_PAGE TEXT_.
|Publication number||US4770147 A|
|Application number||US 07/039,616|
|Publication date||Sep 13, 1988|
|Filing date||Apr 16, 1987|
|Priority date||Apr 25, 1986|
|Also published as||DE3713533A1|
|Publication number||039616, 07039616, US 4770147 A, US 4770147A, US-A-4770147, US4770147 A, US4770147A|
|Original Assignee||Fuji Jukogyo Kabushiki Kaisha|
|Export Citation||BiBTeX, EndNote, RefMan|
|Patent Citations (4), Referenced by (2), Classifications (4), Legal Events (5)|
|External Links: USPTO, USPTO Assignment, Espacenet|
The present invention relates to an air-fuel ratio control system for an engine of a motor vehicle, and more particularly for an engine supplied with lean mixture.
A lean mixture engine is disclosed, for example, in Japanese Patent Laid Open 58-48749.
The lean mixture engine operates on lean mixture at light and middle load and on stoichiometry mixture at heavy load. A feedback air-fuel ratio control is provided for supplying the air-fuel mixture at large air-fuel ratio (lean mixture) or stoichiometric air-fuel ratio in accordance with engine operating conditions.
The feedback control system is provided with a lean mixture sensor for sensing the oxygen concentration of the exhaust gas of the engine, the output voltage of which is proportional to the oxygen concentration. In a fuel injection system for the lean mixture engine, a plurality of desired air-fuel ratios are stored in a look-up table in accordance with engine operating conditions. A feedback signal from the lean mixture sensor is compared with the desired air-fuel ratio AFd to produce an error signal. A feedback coefficient KFB for fuel injection is calculated based on the error signal. On the other hand, an air-fuel ratio coefficient KAF based on engine operating conditions and a miscellaneous coefficient COEF including a plurality of coefficients based on various operating conditions such as coolant temperature, intake air temperature and other are calculated based on the desired air-fuel ratio AFd.
Fuel injections time TI of injected fuel is calculated as follows.
TI=K×KAF ×KFB ×Q/N×COEF (1)
K is a correcting coefficient, where
Q is intake air flow rate, and
N is engine speed.
By injecting fuel during the calculated time, the air-fuel ratio is controlled to the desired air-fuel ratio.
Referring to FIG. 6, when the desired air-fuel ratio AFd varies from one value to another value dependent on the changing of engine operating condition at a time t1, the control of the air-fuel ratio is delayed in spite of the immediate change of the feedback coefficient KFB, because of inherent time delay. As a result, the control system oscillates, so that the actual air fuel ratio AFa oscillates as shown in FIG. 6.
In order to prevent this hunting, for example, Japanese Patent Laid Open 58-59330 discloses a system in which, when a desired air-fuel ratio changes, a correcting coefficient is increased until the output of a lean mixture sensor exceeds a set value.

_RECORD LIST_.
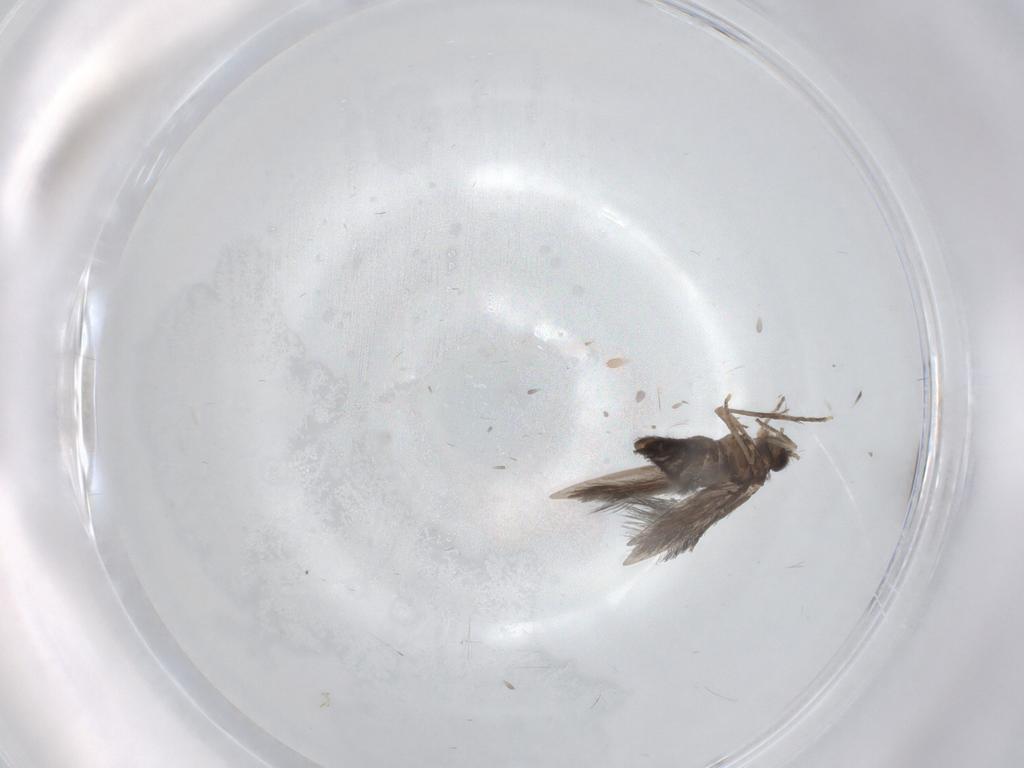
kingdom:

...

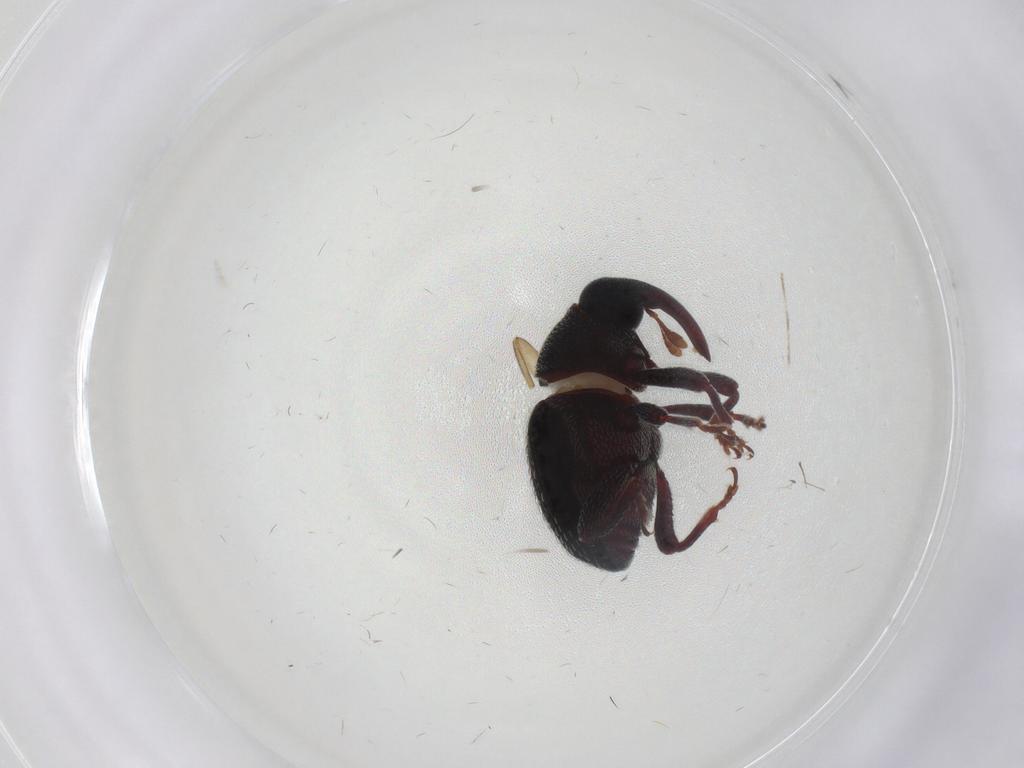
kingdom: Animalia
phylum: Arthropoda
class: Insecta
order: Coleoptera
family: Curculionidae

_EXERCISES_.
**A)** From the air-fuel ratio patent text, list every symbol that appears on the right side of formula (1) for fuel injection time, with the meaning the text gives for each.
**B)** Answer these questions from the air-fuel ratio patent text:
(i) What is the filing date?
(ii) What mixture does the lean mixture engine run on at heavy load?
(iii) Which Japanese Patent Laid Open discloses a system meant to prevent hunting?
**C)** Translate this sentence from the air-fuel ratio patent text into Spanish: "By injecting fuel during the calculated time, the air-fuel ratio is controlled to the desired air-fuel ratio."

_SOLUTIONS TO EACH TASK_.
**A)**
K: a correcting coefficient
KAF: an air-fuel ratio coefficient based on engine operating conditions
KFB: a feedback coefficient for fuel injection, calculated from the error signal
Q: intake air flow rate
N: engine speed
COEF: a miscellaneous coefficient that includes several coefficients based on operating conditions such as coolant temperature and intake air temperature

**B)**
(i) Apr 16, 1987
(ii) Stoichiometry mixture
(iii) 58-59330

**C)** Al inyectar combustible durante el tiempo calculado, la relación aire-combustible se controla a la relación aire-combustible deseada.